Treatment of periodontal disease is multi-faceted. A professional dental cleaning may be recommended, which includes a thorough oral examination, scaling and polishing. Dental radiographs, extractions or home care may be required. In some instances, the tooth can be saved with advanced periodontal surgery performed by a specialist.

The best way to prevent periodontal disease is by instituting a consistent at-home care program of daily tooth brushing!

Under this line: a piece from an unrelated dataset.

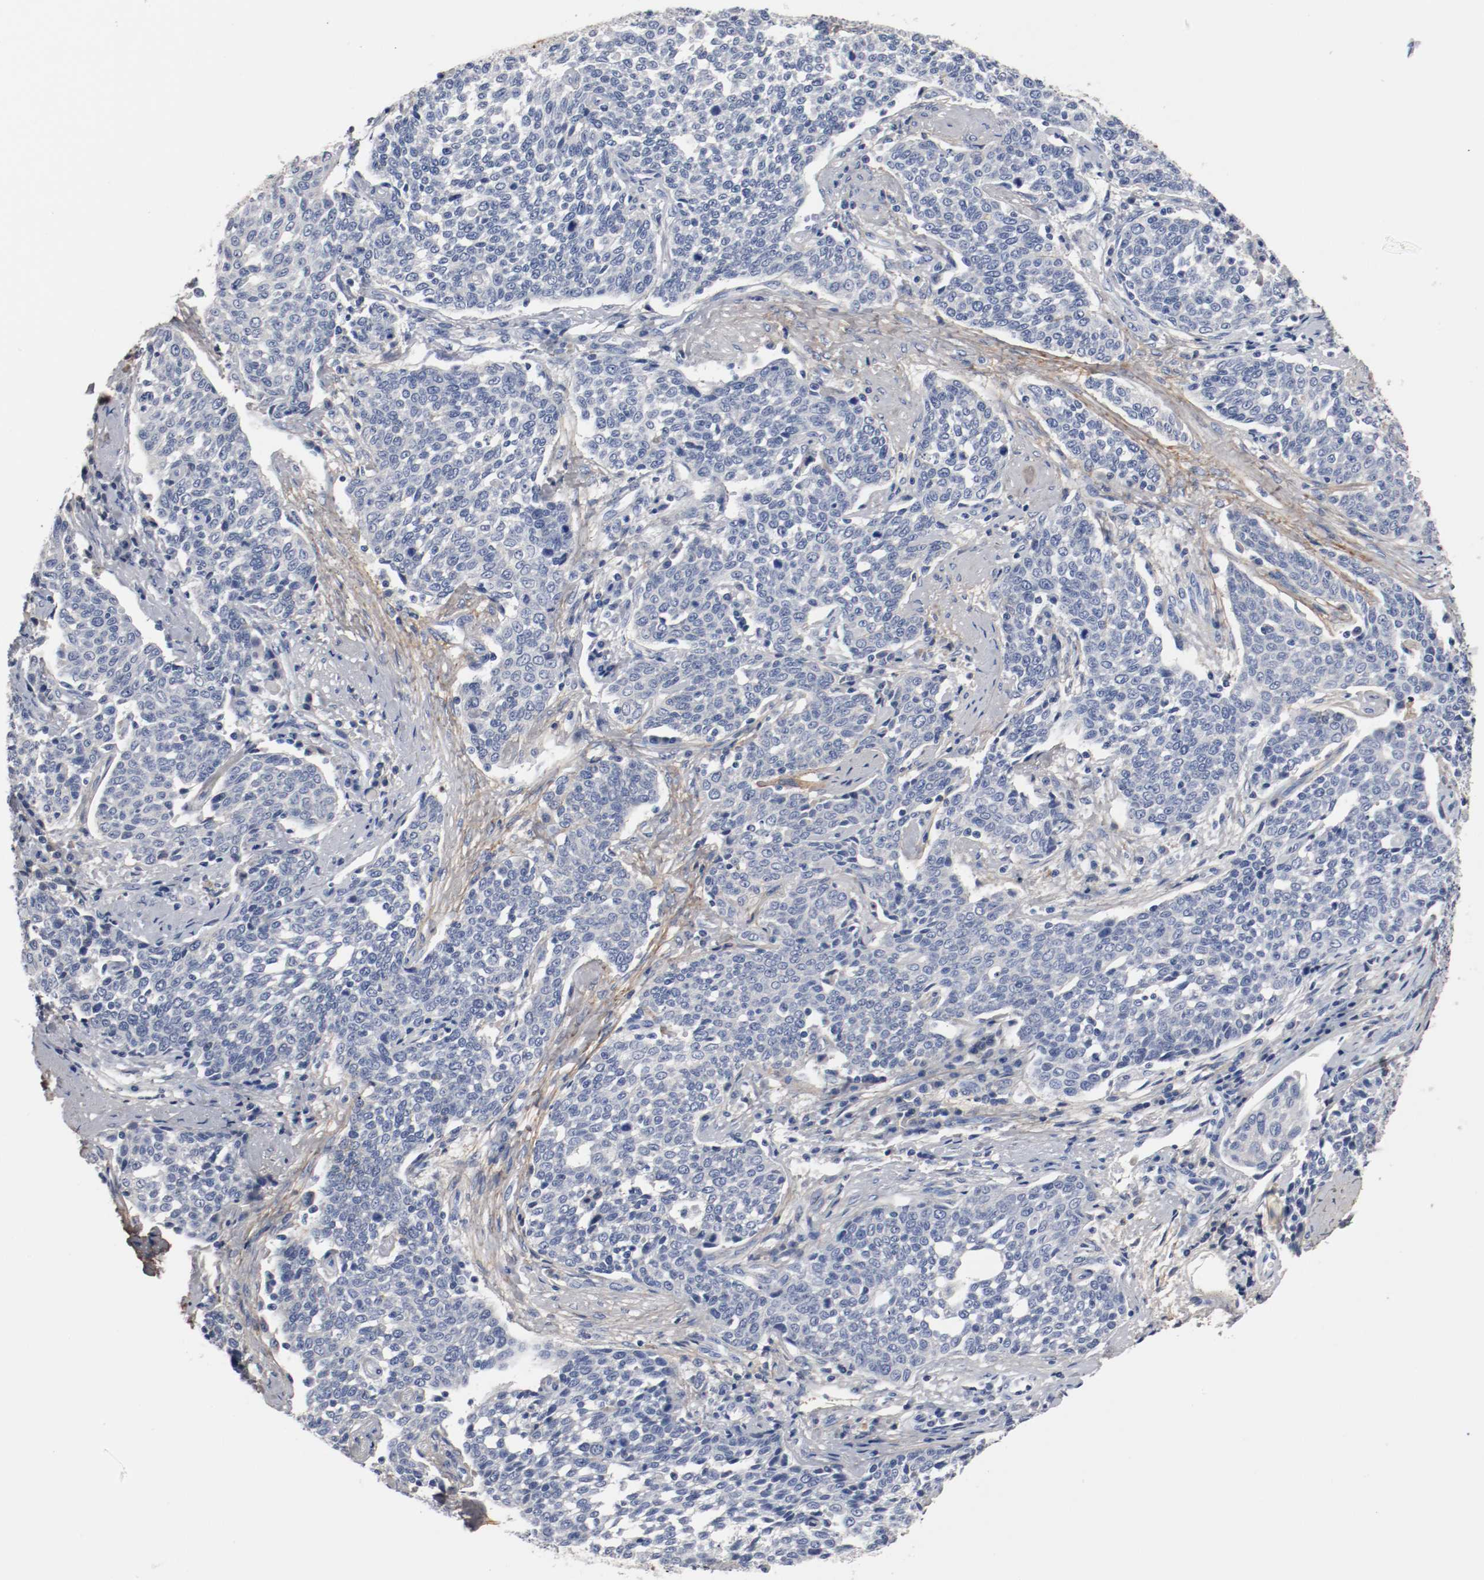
{"staining": {"intensity": "negative", "quantity": "none", "location": "none"}, "tissue": "cervical cancer", "cell_type": "Tumor cells", "image_type": "cancer", "snomed": [{"axis": "morphology", "description": "Squamous cell carcinoma, NOS"}, {"axis": "topography", "description": "Cervix"}], "caption": "DAB immunohistochemical staining of human cervical cancer (squamous cell carcinoma) shows no significant positivity in tumor cells.", "gene": "TNC", "patient": {"sex": "female", "age": 34}}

We provide complete dental care for your pet and we can address specific issues as needed. Every pet will receive a complete exam of the mouth, full-mouth radiographs, and a comprehensive cleaning and polishing of their teeth

Signs of oral and dental diseases in dogs and cats:

  • Bad Breath

  • Loose teeth or teeth that are discolored or covered in tartar

  • Your pet shies away from you when you touch the mouth area

  • Drooling or dropping food from the mouth

  • Bleeding from the mouth

  • Loss of appetite or loss of weight (this combination can result from diseases of many organs, and early veterinary examination is important).


Periodontal disease is

the most common clinical condition in adult dogs and cats and the severity of disease is often under-appreciated. It may cause problems in the oral cavity and may be associated with damage to internal organs in some patients as they age.